For the financial-services pen testing work and the vCISO clients with banking exposure, the operational lessons are concrete. The SWIFT-connected workstation is, in many institutions, treated as a special device with restricted access but not necessarily with the kind of behavioural monitoring that would catch an in-tenant intruder. The session that authenticated the fraudulent messages used legitimate credentials; the controls that should have caught the attack are the ones that watch what authorised users actually do. Time-of-day baselines for SWIFT messaging volume and destination diversity.

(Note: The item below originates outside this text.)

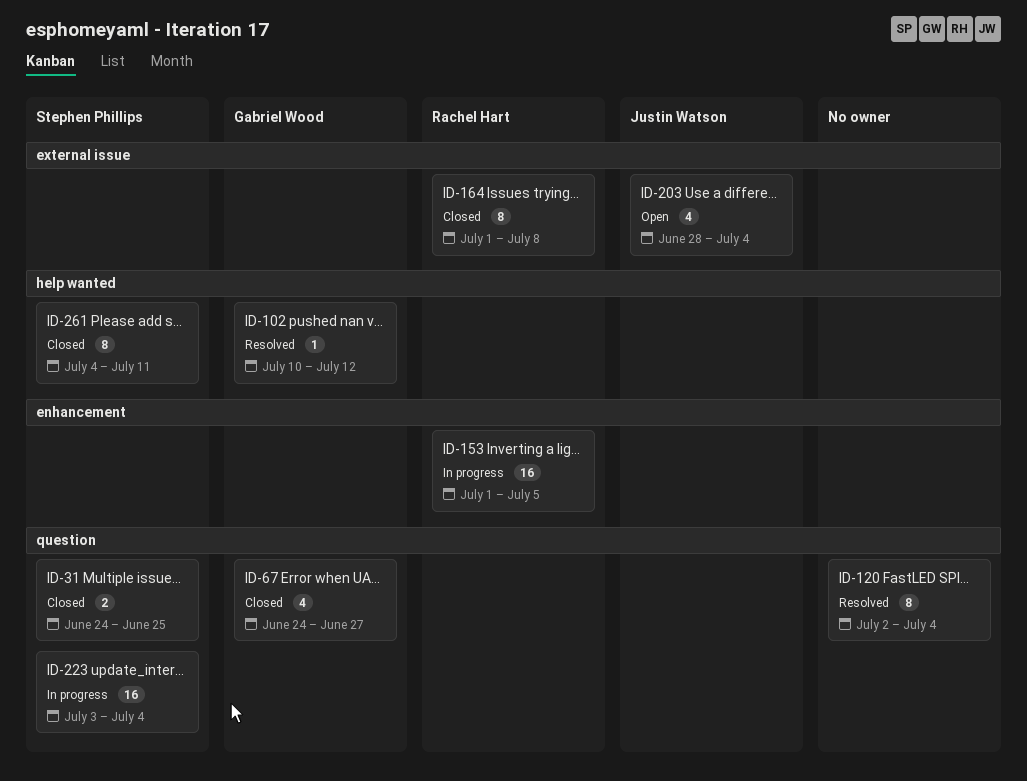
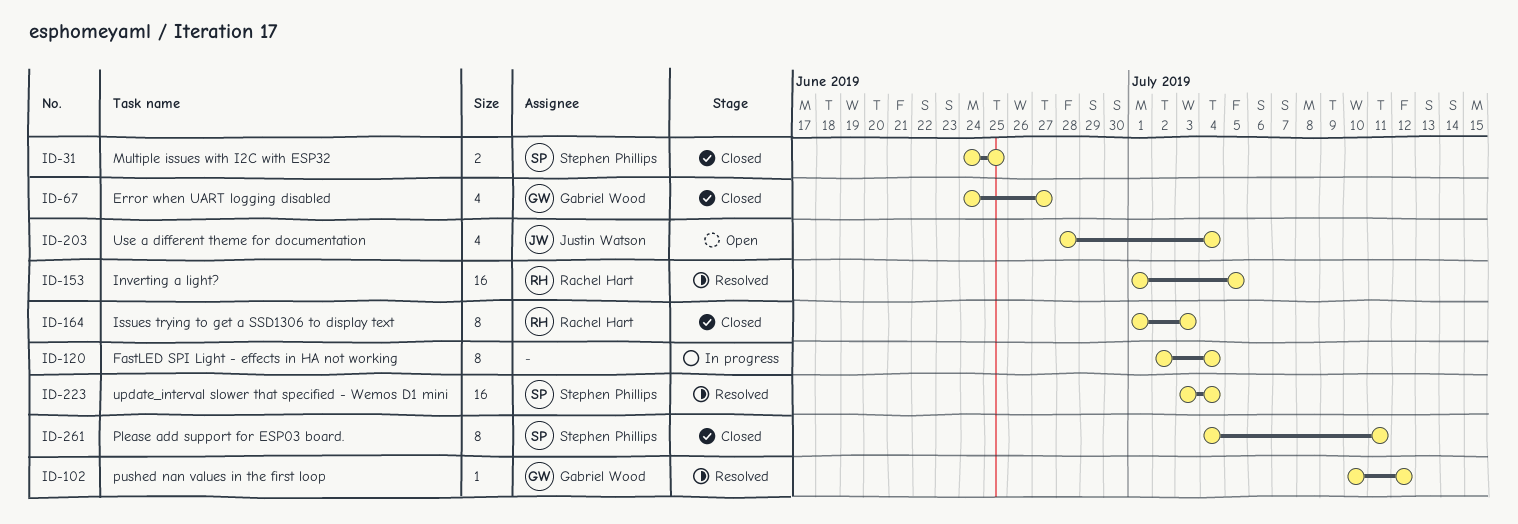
ID-120, status: Resolved -> In progress
ID-153, status: In progress -> Resolved
ID-164, due: Jul 8 -> Jul 3
ID-223, status: In progress -> Resolved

Out-of-band confirmation for any transfer above a configurable threshold, particularly those involving correspondent-bank accounts the institution has not previously transacted with. Network segmentation that places the SWIFT terminal in its own zone with strict ingress and egress controls, and inline monitoring of any administrative access to that zone. The Bangladesh Bank reportedly did not have many of these controls; their SWIFT terminal was reachable from the broader bank network, the network was reachable from the internet, and the inter-bank reconciliation cadence was lax enough that the fraudulent transfers ran for two days before discovery.
The wider concern is the SWIFT-system-as-trust-anchor question. SWIFT itself has issued statements emphasising that their network was not compromised, which is true and important — but it is not the whole story. The trust model of the SWIFT network is that messages from a member institution have been properly authenticated by that institution's local controls. If a member institution's local controls are insufficient, fraudulent messages enter the network with full validity. The systemic risk is to every member institution from the weakest member institution. SWIFT has announced (SWIFT customer security programme press release, May 2016) the Customer Security Programme, which will set baseline local-control requirements for member institutions and audit attestations against them. That is the right structural response and several years overdue.
The post-incident customer briefing that I am preparing for the next vCISO board cycle will cover three things. The Bangladesh Bank attack as the operational example of why identity-as-perimeter still does not work for financial-services back-office systems, building on the Carbanak material from 2015. The behavioural-control posture I want to see on every customer's payment-message origination workstations, which is more rigorous than what most of them have today. And the SWIFT CSP, which will show up in every banking customer's compliance landscape over the next twelve months and which I want them to be ready for as an opportunity to do real work, not as a tick-box exercise.